The doctors that remain in Aleppo are passionate and committed but did not have specialist training in vascular, orthopaedic, plastic or reconstructive surgery, understandably given how the war has halted their education and training. I took over the management of the case and was able to show them another way of treating the little boy which would also save his foot.
We took the tiny long saphenous vein from Abdel Malek’s right leg and did a bypass graft to the injured lower leg and foot. The next stage was a cross leg flap to cover the bypass graft. Abdel Malek was kept in this position for three weeks, with his foot elevated and held in place with external fixators, to allow the flap to get its blood supply from the injured leg.
The flap was cut a month later and the legs separated. With the continuing care of the surgeons I trained, Abdel Malek’s foot healed and slowly and steadily, he started to walk again. I was overjoyed when my friends in Aleppo sent me a video on WhatsApp of Abdel Malek playing football with his friends. It demonstrated to me the power of surgery and the options it presents for reconstruction and recovery.
Moments like this were sadly very rare when I was in Syria in September – October 2014. Indiscriminate bombing of civilian areas with grossly destructive barrel bombs – crude devices filled with TNT and shrapnel – caused the most injuries. Day after day, the emergency room and operating theatre were filled with innocent people blown to pieces by these crude devices. Often all we could do was try to ease their pain.
Every day I worry about my Syrian friends and the people who we managed to operate on successfully and save, like little Abdel Malek. My concern has only increased over recent months as it is clear that the Syrians and Russians are targeting hospitals.
Following a strike on one of its hospitals in Azaz, Medecins Sans Frontiers have now stopped sharing GPS coordinates showing the locations of their hospitals with the Syrian and Russian authorities.

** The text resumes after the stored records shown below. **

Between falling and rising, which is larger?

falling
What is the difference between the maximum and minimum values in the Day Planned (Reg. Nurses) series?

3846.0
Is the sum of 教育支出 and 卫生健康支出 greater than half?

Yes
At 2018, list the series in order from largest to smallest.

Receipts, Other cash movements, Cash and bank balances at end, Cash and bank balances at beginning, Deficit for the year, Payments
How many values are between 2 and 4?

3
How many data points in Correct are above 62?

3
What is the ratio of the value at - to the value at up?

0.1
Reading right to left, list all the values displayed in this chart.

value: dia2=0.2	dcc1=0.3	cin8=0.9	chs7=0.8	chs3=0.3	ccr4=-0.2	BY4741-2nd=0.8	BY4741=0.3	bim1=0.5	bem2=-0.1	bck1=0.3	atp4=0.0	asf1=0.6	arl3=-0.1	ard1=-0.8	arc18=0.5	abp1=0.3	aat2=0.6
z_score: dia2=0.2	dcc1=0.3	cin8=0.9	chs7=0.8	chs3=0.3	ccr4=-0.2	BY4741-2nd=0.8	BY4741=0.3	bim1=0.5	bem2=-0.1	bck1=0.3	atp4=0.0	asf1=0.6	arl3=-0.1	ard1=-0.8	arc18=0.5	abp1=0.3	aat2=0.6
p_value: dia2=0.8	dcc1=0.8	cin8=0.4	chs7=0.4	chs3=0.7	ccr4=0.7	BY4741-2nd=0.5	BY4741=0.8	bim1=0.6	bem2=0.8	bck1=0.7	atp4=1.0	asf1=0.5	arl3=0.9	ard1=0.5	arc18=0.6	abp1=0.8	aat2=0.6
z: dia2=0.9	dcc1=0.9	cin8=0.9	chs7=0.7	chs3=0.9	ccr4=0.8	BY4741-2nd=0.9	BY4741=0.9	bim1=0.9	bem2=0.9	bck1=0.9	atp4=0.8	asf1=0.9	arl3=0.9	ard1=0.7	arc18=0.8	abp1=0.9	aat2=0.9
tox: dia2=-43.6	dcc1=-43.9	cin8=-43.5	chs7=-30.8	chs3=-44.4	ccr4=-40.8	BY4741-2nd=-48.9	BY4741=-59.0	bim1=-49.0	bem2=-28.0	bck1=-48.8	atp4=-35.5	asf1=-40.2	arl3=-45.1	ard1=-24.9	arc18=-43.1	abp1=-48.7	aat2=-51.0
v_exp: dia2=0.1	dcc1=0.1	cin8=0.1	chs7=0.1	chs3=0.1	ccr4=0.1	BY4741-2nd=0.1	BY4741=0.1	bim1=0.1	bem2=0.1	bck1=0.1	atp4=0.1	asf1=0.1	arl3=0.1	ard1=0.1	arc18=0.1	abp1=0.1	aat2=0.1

I am at a loss as to why there is not more of an outcry. Targeting medical facilities flagrantly breaches the UN Geneva conventions. Russia’s status as a Security Council Permanent Five member seems to insulate it from censure, which does not seem right.
As well as my concern for my Syrian friends, I worry that this targeting of healthcare workers will put off people from the UK and other more stable countries from volunteering to help in conflict zones, as I have for the past 23 years. It is one thing to go with the knowledge that you may be accidentally caught in the crossfire of a conflict; quite another to think you may actually be deliberately targeted because you are a doctor.
Why doctors? Because doctors are a source of hope for civilians. If you take out a doctor, you take out the 10,000 people they can no longer care for. If there is no healthcare system, people will despair and leave.
Publicising the plight of healthcare workers in danger is one of the objectives of the Foundation I have recently set up. We are raising the profile of humanitarian surgery in the UK and worldwide and offering scholarships for talented surgeons from conflict zones and countries where the healthcare system is under-developed to come to the UK and be trained by myself and my colleagues. We will also take the best surgical training to the front line with training courses for hostile environments.
We want people to understand the power or surgery and train as many doctors and nurses as we can so they can not only provide the best medical care to those who need it most, but also hope.